--- REQUIRED WORK ---
1) In the passage on paroxetine CR and irritable bowel syndrome, what share of the variance in pain severity did current depression, catastrophizing, and control variables account for together?
2) Render this sentence from the passage on paroxetine CR and irritable bowel syndrome in Spanish: "The issue of how depression and/or anxiety history affects treatment response to antidepressants in many disorders remains mysterious."
3) Pick up the passage on paroxetine CR and irritable bowel syndrome where it stops and keep writing.

There are multiple potential explanations for the findings, and the lack of overall effect of paroxetine CR on the primary efficacy measure makes the post hoc analysis of the effect of depression and/or anxiety history more challenging. First, response of IBS to paroxetine CR may be independent of psychiatric history, and IBS patients with remitted depressive or anxiety disorders may be phenomenologically no different from IBS patients without such a history. Although it has been observed that IBS patients with comorbid current depression have more severe symptoms37,38 and may be more likely to seek treatment for IBS,11 data suggest IBS patients with depression in remission have no worse IBS symptoms than IBS patients without psychiatric history.37 On the other hand, a recent retrospective chart review by Sayuk and colleagues39 suggests that a history of depression and/or anxiety may actually predict poor treatment response, side effects, and premature discontinuation of antidepressants in “functional gastrointestinal disorders.” The issue of how depression and/or anxiety history affects treatment response to antidepressants in many disorders remains mysterious. Studies of antidepressant medications in fibromyalgia, another “affective spectrum disorder,”16 have failed to associate treatment response with a history of depression (references 40 and 41 and C.U.P., C.H., P.S.M., et al., manuscript submitted). Data on paroxetine treatment for PTSD show no association of treatment response with history of depression,42 whereas it has been shown that history of depression predicts treatment refractoriness to medications (which included antidepressants and benzodiazepines) in panic disorder.43,44
Second, it is possible that current (as opposed to past) depressive or anxiety disorders are associated with better or worse treatment response of IBS to paroxetine CR; we excluded patients who met criteria for current depressive and/or anxiety disorders on the MINI-Plus in order to avoid confounding the primary efficacy measure. However, it has been suggested that patients with mild to moderate anxiety should be included in clinical IBS studies to more accurately reflect the target patient polulation.8 Third, IBS appears to be a complex and heterogenous disease with contributions from biological and psychological mechanisms. In a study of the link between depression and IBS, current depression, “catastrophizing,” and control variables collectively accounted for only 21% of the variance in pain severity.38 It may be that a specific variable such as history of depression and/or anxiety accounts for a too small proportion of the variance in treatment outcome to be significant in a study of this type.

--- MATERIAL SHOWN ---
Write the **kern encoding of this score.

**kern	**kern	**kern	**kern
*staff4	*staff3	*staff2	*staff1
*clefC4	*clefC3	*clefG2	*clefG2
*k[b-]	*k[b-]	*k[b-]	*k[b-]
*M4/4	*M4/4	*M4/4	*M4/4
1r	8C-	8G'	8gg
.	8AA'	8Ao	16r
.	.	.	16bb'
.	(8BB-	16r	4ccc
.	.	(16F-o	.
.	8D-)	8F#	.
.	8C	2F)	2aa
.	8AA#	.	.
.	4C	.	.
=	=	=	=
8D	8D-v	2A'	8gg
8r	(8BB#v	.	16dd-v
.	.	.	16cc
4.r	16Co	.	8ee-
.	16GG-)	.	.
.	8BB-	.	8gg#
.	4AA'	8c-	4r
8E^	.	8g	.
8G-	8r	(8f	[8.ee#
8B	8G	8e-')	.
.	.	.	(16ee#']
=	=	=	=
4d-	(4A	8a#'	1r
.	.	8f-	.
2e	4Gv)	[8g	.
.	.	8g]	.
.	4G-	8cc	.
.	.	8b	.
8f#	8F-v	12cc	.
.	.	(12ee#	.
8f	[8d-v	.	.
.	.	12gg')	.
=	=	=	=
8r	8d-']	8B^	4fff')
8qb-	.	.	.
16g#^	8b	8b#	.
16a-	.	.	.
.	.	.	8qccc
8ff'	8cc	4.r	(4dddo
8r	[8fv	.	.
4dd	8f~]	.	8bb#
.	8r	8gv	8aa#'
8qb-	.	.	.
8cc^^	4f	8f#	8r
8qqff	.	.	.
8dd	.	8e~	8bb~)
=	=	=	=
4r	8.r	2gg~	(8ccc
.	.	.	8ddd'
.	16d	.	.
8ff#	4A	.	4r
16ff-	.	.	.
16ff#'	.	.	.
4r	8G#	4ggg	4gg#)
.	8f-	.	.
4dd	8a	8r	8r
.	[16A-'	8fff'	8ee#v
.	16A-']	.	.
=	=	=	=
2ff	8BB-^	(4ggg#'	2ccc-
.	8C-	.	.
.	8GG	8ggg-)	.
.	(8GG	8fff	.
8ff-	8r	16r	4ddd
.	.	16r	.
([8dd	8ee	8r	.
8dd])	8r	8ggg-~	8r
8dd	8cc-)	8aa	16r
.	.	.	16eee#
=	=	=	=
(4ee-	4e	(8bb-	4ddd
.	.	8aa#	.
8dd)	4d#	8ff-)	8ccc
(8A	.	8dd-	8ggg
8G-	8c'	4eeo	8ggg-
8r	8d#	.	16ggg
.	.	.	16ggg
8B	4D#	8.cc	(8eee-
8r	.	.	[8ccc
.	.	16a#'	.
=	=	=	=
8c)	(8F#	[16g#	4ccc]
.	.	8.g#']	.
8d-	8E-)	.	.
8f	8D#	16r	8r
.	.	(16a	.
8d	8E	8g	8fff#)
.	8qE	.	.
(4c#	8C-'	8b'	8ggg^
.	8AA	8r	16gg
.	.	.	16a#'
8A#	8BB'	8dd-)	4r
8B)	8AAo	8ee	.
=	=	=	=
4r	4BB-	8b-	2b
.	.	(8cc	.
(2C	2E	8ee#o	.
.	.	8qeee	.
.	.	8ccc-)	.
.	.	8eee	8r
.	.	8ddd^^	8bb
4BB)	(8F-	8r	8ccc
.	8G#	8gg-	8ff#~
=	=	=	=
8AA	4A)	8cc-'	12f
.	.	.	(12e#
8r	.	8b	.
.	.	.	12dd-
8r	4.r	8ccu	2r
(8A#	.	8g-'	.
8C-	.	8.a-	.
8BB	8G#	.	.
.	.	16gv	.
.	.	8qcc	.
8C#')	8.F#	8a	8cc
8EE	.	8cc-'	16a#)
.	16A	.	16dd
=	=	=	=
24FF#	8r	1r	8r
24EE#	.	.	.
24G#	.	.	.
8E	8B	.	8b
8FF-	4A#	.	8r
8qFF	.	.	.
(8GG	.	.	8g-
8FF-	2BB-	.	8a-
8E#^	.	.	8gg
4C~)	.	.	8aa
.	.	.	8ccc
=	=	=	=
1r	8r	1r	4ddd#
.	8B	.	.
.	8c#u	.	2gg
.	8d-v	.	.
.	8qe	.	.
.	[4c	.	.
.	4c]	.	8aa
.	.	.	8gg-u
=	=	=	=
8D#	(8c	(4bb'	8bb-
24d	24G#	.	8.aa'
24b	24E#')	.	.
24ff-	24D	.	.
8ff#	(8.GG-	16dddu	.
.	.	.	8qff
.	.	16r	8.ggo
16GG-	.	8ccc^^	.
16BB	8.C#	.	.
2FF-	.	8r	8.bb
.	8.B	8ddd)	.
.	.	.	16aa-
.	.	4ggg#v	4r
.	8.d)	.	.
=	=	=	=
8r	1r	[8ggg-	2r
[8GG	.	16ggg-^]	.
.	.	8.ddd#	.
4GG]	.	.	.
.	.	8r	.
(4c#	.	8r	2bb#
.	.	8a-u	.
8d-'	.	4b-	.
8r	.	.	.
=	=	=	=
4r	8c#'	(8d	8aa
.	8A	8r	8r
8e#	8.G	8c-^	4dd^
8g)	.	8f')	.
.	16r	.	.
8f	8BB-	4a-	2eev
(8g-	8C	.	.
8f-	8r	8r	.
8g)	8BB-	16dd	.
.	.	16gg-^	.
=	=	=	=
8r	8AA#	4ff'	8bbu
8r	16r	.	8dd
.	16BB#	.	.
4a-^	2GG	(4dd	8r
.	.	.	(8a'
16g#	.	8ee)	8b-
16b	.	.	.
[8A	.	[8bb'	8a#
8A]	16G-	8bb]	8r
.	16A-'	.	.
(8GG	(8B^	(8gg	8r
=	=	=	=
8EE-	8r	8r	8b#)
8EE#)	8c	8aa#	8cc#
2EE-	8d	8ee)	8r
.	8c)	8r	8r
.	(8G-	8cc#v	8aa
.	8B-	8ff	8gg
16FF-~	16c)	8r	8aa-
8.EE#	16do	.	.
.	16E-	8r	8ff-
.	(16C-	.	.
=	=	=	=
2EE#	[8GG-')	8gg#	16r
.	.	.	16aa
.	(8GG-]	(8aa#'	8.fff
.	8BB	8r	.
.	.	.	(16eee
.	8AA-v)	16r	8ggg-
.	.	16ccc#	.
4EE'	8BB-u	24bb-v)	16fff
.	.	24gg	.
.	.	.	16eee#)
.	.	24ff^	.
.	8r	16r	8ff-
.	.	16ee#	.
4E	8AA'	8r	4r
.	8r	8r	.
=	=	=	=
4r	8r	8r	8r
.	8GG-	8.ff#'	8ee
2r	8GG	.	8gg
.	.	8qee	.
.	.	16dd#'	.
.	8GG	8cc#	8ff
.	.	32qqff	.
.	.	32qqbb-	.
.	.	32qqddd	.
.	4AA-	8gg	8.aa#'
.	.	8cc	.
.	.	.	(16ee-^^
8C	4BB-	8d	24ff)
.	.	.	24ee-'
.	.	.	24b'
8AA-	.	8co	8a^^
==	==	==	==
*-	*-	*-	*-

--- RESPONSES IN ORDER ---
1) Only 21%.

2) La cuestión de cómo los antecedentes de depresión y/o ansiedad afectan la respuesta al tratamiento con antidepresivos en muchos trastornos sigue siendo un misterio.

3)
In this study, paroxetine CR was well tolerated and did not appear to affect patient retention. In contrast, the dropouts due to adverse events were high in a recent large placebo-controlled study of desipramine in IBS patients (desipramine group 57.5% vs. placebo 27.3%),45 indicating favorable tolerability of paroxetine CR over a tricyclic antidepressant.
The strengths of the present study were (1) administration of structured psychiatric interview; (2) use of Rome II criteria to define IBS; (3) exclusion of patients with current psychiatric illnesses, which yielded a “cleaner” subject sample; and (4) daily symptom rating using IVRS, which can reduce the placebo response rate.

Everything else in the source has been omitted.